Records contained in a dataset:
== Segment start ==

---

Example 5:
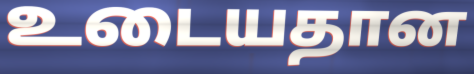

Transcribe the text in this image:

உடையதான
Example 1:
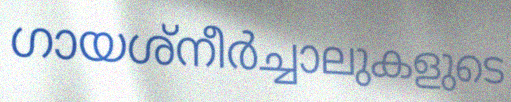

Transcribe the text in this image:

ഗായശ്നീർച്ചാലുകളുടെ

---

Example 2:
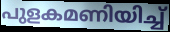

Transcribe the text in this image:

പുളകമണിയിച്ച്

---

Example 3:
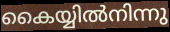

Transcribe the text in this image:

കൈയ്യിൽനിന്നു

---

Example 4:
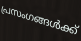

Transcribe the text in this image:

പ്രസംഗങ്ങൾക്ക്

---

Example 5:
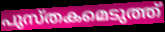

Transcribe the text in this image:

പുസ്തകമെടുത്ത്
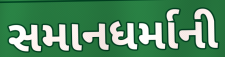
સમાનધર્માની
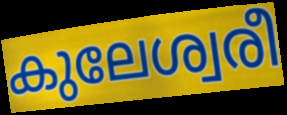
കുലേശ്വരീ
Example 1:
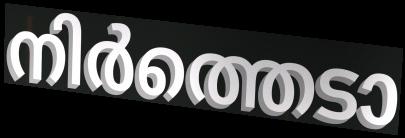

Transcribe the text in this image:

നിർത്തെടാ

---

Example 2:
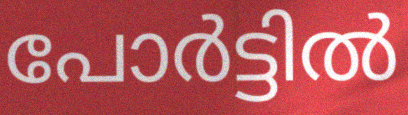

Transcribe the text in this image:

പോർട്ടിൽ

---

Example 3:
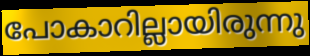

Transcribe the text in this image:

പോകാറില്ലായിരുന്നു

== Segment end ==

## WORK INSTRUCTIONS:
Set down every entry above again exactly, dropping each picture.

## RESULT BELOW:
---

Example 5:

Transcribe the text in this image:

உடையதான
Example 1:

Transcribe the text in this image:

ഗായശ്നീർച്ചാലുകളുടെ

---

Example 2:

Transcribe the text in this image:

പുളകമണിയിച്ച്

---

Example 3:

Transcribe the text in this image:

കൈയ്യിൽനിന്നു

---

Example 4:

Transcribe the text in this image:

പ്രസംഗങ്ങൾക്ക്

---

Example 5:

Transcribe the text in this image:

പുസ്തകമെടുത്ത്
સમાનધર્માની
കുലേശ്വരീ
Example 1:

Transcribe the text in this image:

നിർത്തെടാ

---

Example 2:

Transcribe the text in this image:

പോർട്ടിൽ

---

Example 3:

Transcribe the text in this image:

പോകാറില്ലായിരുന്നു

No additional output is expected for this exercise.